KORE Outdoors Podcast Features Centium on AI Visibility in the Outdoor Industry
The KORE Outdoors Podcast features Centium AI Founder Michael Rueckert on AI visibility and what outdoor brands need to do to earn AI recommendations.
The KORE Outdoors Podcast features Centium AI Founder Michael Rueckert on AI visibility and what outdoor brands need to do to earn AI recommendations.

The KORE Outdoors Podcast featured Centium AI Founder Michael Rueckert and MMGY Origin Director of Digital David Kenworthy in a long-form conversation on AI visibility, Answer Engine Optimization (AEO), and how AI models are reshaping brand discovery in the outdoor industry.
KORE Outdoors is a grassroots non-profit based in the Kootenay region of British Columbia that supports outdoor gear makers, creators, and entrepreneurs across North America. Its biweekly podcast, hosted by Christian Rawles, has become a hub for outdoor industry marketing and entrepreneurship. Rawles previously owned the outdoor apparel brand Ambler Mountain Works for 15 years and now serves as a KORE Business Advisor, coaching outdoor founders and leaders.

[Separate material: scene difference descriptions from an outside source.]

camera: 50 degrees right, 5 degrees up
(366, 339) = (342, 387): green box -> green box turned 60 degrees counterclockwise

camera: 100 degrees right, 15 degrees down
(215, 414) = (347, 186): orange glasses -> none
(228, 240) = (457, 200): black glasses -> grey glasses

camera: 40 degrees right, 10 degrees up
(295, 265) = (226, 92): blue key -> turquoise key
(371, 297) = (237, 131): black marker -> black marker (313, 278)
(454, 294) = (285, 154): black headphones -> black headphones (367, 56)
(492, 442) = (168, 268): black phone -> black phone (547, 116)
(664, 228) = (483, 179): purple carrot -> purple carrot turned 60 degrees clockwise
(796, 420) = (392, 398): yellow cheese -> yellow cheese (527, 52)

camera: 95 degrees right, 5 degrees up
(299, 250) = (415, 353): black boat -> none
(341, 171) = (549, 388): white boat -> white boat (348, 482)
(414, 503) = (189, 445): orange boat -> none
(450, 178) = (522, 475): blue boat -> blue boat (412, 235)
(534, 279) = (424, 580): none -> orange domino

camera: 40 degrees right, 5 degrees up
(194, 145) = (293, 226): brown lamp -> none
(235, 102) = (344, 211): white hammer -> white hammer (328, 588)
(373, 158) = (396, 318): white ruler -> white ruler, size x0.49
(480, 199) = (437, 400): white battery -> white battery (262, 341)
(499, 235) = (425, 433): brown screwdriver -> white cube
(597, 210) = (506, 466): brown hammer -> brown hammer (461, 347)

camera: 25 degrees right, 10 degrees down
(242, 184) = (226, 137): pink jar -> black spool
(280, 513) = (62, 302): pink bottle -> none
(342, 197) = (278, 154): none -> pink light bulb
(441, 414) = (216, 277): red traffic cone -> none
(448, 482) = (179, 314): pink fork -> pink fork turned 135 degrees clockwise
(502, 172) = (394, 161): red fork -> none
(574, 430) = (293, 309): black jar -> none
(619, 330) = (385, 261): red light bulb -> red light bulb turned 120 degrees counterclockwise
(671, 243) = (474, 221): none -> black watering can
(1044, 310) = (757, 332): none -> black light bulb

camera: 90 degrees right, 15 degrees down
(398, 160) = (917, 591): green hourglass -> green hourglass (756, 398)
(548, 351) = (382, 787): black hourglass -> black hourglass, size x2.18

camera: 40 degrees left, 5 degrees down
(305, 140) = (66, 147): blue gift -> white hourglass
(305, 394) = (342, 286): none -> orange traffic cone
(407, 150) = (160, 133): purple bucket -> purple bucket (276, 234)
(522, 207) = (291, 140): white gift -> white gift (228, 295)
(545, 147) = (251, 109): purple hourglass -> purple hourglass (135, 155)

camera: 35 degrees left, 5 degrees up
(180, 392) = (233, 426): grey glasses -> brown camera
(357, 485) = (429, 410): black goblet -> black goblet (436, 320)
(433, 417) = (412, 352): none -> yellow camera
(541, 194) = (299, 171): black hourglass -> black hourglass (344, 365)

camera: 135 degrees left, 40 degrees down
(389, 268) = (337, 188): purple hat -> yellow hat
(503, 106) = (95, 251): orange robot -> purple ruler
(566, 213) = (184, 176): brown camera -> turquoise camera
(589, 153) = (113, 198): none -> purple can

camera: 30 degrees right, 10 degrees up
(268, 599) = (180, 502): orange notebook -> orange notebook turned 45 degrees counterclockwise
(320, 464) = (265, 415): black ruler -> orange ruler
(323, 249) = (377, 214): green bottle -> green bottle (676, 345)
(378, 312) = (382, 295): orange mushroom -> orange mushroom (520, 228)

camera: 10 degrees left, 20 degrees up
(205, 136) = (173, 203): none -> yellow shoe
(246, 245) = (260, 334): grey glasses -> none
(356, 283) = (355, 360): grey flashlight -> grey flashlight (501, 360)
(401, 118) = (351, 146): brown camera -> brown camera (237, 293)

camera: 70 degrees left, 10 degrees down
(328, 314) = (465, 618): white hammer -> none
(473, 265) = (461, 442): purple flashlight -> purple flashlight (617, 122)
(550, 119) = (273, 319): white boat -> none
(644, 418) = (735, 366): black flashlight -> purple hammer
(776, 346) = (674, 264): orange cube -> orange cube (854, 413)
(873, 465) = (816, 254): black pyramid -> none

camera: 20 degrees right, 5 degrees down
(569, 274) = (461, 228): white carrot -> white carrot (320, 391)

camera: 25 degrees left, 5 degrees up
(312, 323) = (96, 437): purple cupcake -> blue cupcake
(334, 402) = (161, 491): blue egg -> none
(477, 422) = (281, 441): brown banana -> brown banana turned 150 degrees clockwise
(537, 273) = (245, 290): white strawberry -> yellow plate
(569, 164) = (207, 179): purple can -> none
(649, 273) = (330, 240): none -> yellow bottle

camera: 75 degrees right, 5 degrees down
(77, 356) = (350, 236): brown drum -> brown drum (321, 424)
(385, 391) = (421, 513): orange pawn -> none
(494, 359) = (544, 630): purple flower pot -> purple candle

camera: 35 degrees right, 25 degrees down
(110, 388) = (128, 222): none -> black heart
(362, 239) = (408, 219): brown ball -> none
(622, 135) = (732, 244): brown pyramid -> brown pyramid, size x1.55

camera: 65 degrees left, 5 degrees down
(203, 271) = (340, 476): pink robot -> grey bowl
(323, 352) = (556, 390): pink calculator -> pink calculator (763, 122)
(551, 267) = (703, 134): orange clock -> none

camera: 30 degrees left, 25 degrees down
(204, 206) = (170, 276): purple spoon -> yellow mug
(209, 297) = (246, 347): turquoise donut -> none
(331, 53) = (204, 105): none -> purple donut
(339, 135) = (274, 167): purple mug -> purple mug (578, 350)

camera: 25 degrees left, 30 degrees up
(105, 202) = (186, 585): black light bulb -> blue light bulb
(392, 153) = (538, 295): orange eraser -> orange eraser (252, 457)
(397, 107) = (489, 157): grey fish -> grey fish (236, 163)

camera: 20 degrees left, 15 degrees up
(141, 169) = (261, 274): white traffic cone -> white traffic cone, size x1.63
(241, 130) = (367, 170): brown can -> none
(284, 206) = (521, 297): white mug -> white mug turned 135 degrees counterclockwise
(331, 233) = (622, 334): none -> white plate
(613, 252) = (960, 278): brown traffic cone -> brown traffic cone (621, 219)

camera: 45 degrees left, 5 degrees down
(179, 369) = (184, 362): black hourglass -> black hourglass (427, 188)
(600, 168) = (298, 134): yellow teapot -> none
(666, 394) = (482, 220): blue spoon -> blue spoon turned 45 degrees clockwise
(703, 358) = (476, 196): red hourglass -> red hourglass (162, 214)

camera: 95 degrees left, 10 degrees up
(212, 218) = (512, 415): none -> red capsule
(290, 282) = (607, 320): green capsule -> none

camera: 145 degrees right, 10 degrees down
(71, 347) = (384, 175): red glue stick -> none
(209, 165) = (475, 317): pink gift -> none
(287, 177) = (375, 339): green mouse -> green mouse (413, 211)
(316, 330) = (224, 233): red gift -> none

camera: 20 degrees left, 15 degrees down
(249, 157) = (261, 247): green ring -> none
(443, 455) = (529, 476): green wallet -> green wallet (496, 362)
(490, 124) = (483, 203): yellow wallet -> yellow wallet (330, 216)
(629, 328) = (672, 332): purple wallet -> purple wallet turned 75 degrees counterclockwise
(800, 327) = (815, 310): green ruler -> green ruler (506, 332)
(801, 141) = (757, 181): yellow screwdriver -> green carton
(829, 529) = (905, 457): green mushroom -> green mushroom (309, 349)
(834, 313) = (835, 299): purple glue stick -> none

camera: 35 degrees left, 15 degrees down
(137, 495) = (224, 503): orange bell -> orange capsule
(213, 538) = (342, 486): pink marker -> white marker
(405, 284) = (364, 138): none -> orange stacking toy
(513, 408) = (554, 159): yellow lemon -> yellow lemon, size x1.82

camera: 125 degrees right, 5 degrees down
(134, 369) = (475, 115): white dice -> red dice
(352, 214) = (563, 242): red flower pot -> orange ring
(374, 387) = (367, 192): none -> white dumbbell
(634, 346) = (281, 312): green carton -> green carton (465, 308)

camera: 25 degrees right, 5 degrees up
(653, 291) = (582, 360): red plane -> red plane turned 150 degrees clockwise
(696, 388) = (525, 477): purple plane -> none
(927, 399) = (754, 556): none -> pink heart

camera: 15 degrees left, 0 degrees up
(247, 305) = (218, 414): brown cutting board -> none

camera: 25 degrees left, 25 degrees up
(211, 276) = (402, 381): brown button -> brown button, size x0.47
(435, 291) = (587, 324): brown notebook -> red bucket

The episode also continues a collaboration between Centium AI and MMGY Origin, the outdoor specialty arm of MMGY Global. Kenworthy first wrote about Centium AI in a September 2025 Origin feature that mapped the shift from search to AI-driven travel recommendations. On the KORE podcast, he joined Rueckert to take the conversation deeper for outdoor brand operators.
Rueckert opened with the fundamentals. AI models draw conclusions from content, not direct product experience. "AI is feeding on content on the internet," Rueckert told the podcast. "It can't use the product. It can only rely on what it sees online."
He framed how AI responds to a brand query in two modes. "One way AI answers a prompt is a closed book exam," Rueckert explained. "We put it in a room, close the door, and we're asking it for running shoes. It can only answer based off what it knows." The second mode, the open book exam, is when the model searches the live web during the response, which gives newer brands a path to surface that trained data alone would not provide.
Kenworthy then surfaced the structural shift happening across the web. "About 60 percent of all Google searches end in zero clicks right now," he told Rawles. "60 percent of people that Google anything don't go to a website anymore." He tied that trend to a second number. "50 percent of the traffic on the internet today is bots and 50 percent is humans. Who do we build websites for these days? Do you build them for humans or do you build them for robots?" His analogy was the inflection point the industry hit when mobile traffic crossed desktop, now happening again with bots and humans.
What if these models are your future customers? What if they're actually the ones making the purchases? And so it really matters what that customer thinks about you.

The conversation pivoted to where AI actually finds its answers. Contrary to expectation, large legacy publications are not always the sources AI leans on. Outdoor-specific authority sites win. "LLMs are looking for credibility signals," Rueckert said. "Reviews, rankings, best of lists, accolades, specs, any sort of data it can use to help make decisions. We see those drive outsized citation." Across Centium AI's data set of more than one hundred outdoor brands, Gear Lab ranks as the most-cited source, with category-specific outlets like Runner's World and Cycling Weekly citing heavily within their lanes.
Rueckert argued this demands a rethink of how brands write for their own websites. "I would think about AI like an evidence-based thinker," he said. "Think about Nike and just do it. Well, what does just do it mean to an LLM? Probably nothing." Emotional brand content still matters for humans, he noted, but brands should be feeding LLMs what they look for alongside the story: specs, facts, figures, and third-party validation.
The budget allocation implication was direct. "PR is one of the best ways to show up in AI search," Rueckert said.
If you start to think about PR as a performance marketing channel, everyone should be increasing their allocation right now.
For outdoor brands evaluating 2026 marketing budgets, the shift is from paid search dollars toward earned authority in the outlets AI actually cites.
Kenworthy closed with a forward-looking warning. "The work that you put in over the next 12 months to get found in these LLMs will be exponentially greater for the future," he told Rawles. Brands that get ahead now compound their visibility advantage. Those that wait face a widening gap.
For the outdoor industry, the KORE Outdoors Podcast conversation captures the emerging operator playbook. Centium AI measures how AI models recommend brands across five major LLMs and surfaces the specific sources and signals each one weighs most heavily. MMGY Origin translates that data into marketing strategy. The joint view from Rueckert and Kenworthy was that AI visibility is shifting from a nice-to-have to a need-to-have for outdoor brands, and the window to get ahead is smaller than most expect.